Paweł Motyka, zastępca komendanta miejskiego Państwowej Straży Pożarnej w Nowym Sączu, przypominał w porannej rozmowie z RDN Nowy Sącz, że wypalanie traw jest niezgodne z prawem. – Ustawa o ochronie przyrody i ustawa o lasach zabrania wypalania traw, pozostałości roślinnych i upraw, ponieważ jest to łamanie prawa. Przeciętny pożar suchej trawy rozprzestrzenia się z prędkością 20 kilometrów na godzinę. Jest to duże zagrożenie pokazujące, że niewinne podpalenie może się przerodzić w błyskawiczne rozwój pożaru w różnych kierunkach.
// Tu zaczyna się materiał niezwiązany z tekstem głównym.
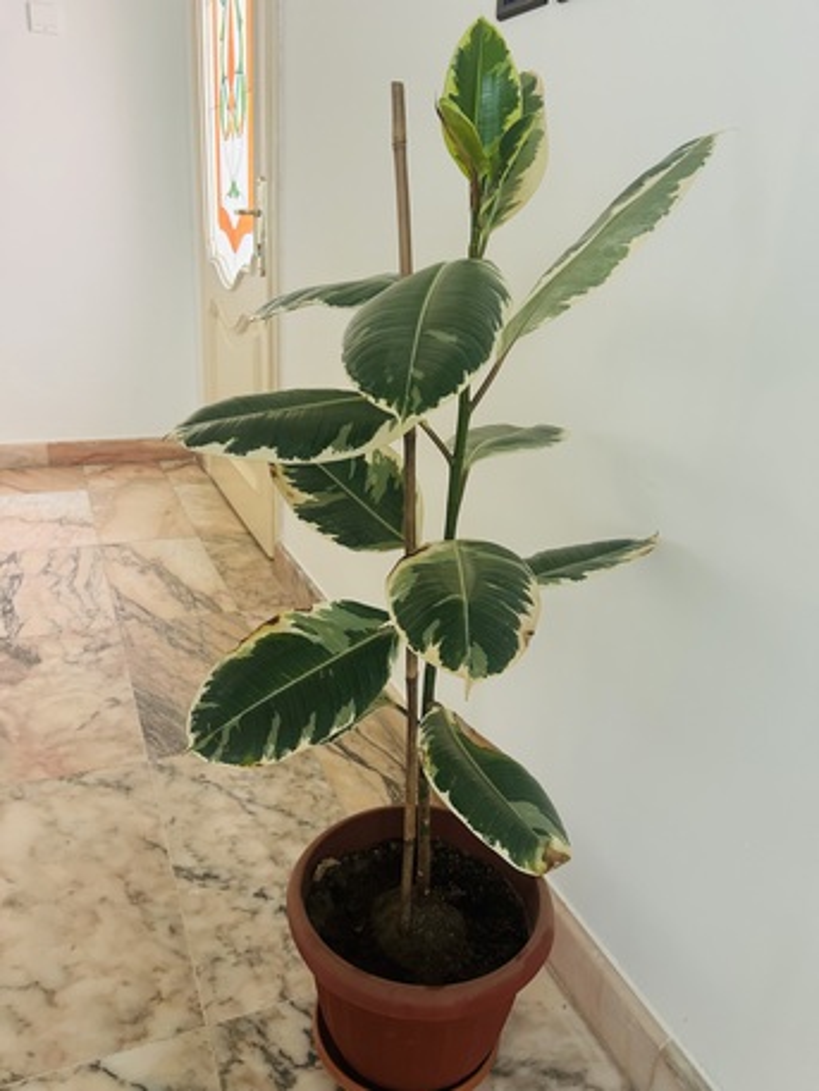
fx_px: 820
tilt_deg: -20.7
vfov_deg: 67.3
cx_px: 410
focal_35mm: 26
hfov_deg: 53.1
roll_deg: -4.1
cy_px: 546
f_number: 1.5
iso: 160
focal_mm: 5.7
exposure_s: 1/60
– Bardzo często palą się te same miejsca. Ostatnio w Muszynie wyjeżdżaliśmy do pożaru przed południem, a po południu dostaliśmy zgłoszenie, że znów ktoś podpalił trawę. To są złośliwe podpalenia, a my jedziemy interweniujemy i wydajemy pieniądze podatników. Poza tym angażujemy jednostki w działania w górach i trudnym terenie. Gdyby w tym samym czasie coś stało się gdzie indziej, mogłoby być naprawdę niebezpiecznie – dodał zastępca komendanta PSP.
Mimo kończącej się zimy, nadal jest dużo pożarów sadzy w kominach i w kotłowniach. Od początku roku strażacy wyjeżdżali 42 razy do takich zdarzeń. Łącznie w ciągu ostatnich dwóch miesięcy na terenie Sądecczyzny było 150 pożarów.